The Right Stuff
Shellac is made from the secretions of an insect, and wax is naturally present in the end product. Although the wax doesn't interfere with shellac's ability to adhere to wood or to itself, it can affect the ability of another finish to adhere to the shellac. Unless you know for certain that an old coat of shellac is of the dewaxed variety, the best course of action is to apply a fresh coat of dewaxed shellac over the old. You can buy dewaxed shellac, or make your own by allowing the wax to settle out of a fresh batch and filtering off the clear top layer.
Before applying any finish over another, first make sure the old finish is sound. If the shellac is discolored, murky or sticky, or if there are any chips or cracks, the old shellac should be removed. Luckily, shellac is fairly easy to remove with denatured alcohol. After stripping, or if the finish is sound, clean the piece with mineral spirits, then lightly sand it with 220-grit sandpaper. Wipe well with a tack rag to remove dust.

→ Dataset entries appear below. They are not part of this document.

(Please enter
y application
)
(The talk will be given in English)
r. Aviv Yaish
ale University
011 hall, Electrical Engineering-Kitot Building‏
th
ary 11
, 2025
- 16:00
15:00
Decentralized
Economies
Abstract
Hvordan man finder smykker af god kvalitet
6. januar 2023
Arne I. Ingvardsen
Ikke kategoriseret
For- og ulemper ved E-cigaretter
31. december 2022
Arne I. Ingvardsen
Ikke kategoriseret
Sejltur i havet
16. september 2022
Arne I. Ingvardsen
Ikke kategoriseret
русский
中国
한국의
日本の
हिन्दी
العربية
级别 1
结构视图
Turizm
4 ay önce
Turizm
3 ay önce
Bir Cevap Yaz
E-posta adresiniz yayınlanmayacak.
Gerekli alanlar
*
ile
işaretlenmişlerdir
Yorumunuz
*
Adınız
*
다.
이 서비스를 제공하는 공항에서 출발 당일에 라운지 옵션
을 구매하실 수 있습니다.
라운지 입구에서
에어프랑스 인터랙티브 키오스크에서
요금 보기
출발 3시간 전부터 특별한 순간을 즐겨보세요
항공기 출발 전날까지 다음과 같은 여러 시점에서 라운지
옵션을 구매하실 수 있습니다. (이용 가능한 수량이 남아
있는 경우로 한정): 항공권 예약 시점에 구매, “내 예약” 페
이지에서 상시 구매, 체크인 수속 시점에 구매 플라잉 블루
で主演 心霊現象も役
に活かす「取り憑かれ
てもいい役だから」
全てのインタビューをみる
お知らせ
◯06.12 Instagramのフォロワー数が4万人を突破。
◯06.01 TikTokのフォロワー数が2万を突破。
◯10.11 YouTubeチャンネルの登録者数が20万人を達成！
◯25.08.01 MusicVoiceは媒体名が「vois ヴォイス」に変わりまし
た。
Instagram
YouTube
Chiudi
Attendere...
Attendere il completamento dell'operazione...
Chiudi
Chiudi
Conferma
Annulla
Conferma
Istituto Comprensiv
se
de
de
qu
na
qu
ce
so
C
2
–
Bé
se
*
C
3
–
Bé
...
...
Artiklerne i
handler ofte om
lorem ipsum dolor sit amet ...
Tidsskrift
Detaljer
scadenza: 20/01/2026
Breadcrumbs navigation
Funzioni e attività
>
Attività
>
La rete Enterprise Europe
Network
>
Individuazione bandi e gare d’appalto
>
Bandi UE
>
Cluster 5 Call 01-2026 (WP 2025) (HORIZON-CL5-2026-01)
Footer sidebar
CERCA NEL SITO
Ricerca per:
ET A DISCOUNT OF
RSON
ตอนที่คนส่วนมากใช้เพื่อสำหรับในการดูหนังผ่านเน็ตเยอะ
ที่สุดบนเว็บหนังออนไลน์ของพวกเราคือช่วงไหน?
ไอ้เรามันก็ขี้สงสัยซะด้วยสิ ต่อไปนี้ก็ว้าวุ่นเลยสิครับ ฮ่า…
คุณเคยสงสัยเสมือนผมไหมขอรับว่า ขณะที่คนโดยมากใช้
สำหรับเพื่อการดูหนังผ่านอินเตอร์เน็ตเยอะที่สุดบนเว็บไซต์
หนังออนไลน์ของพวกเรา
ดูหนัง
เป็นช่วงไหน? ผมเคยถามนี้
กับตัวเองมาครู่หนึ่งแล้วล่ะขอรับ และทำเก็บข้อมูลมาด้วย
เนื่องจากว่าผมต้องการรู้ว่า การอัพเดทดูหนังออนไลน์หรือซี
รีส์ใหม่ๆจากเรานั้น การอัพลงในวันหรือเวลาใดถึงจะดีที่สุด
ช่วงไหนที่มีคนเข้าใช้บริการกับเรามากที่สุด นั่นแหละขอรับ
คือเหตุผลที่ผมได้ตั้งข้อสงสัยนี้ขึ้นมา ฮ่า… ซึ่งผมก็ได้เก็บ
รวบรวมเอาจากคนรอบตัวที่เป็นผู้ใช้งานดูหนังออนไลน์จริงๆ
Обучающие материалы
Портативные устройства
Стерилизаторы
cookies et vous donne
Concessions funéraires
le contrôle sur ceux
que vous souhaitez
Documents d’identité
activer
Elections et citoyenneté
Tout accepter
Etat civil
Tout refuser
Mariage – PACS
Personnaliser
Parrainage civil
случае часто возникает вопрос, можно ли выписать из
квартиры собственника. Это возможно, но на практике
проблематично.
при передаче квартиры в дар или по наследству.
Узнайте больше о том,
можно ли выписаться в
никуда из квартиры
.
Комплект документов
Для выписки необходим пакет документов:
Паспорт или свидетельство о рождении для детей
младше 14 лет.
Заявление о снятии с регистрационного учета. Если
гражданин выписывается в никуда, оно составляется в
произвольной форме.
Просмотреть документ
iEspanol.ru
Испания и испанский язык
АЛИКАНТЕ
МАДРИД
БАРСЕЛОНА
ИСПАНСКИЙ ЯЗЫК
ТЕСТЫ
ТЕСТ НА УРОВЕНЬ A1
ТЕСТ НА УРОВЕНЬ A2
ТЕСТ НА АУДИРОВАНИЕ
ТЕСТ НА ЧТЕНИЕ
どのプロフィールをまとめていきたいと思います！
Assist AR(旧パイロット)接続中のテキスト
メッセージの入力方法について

Shellac can be applied with a pad, brush or sprayer. Remember that shellac dries very quickly, and can be tricky to apply smoothly with a brush. Whichever method you use, test your technique on scrap wood first. Also remember that this is only a thin sealing coat. Let the coat dry thoroughly, then sand it lightly with 320-grit paper. Remove the dust with a tack rag. Apply your finish coat according to the manufacturer's instructions.
Although there is some disagreement as to which wood finishes can be applied over others, most woodworkers agree that a coat of dewaxed shellac can be used underneath almost anything. When in doubt about any refinishing technique, always run tests on scrap wood.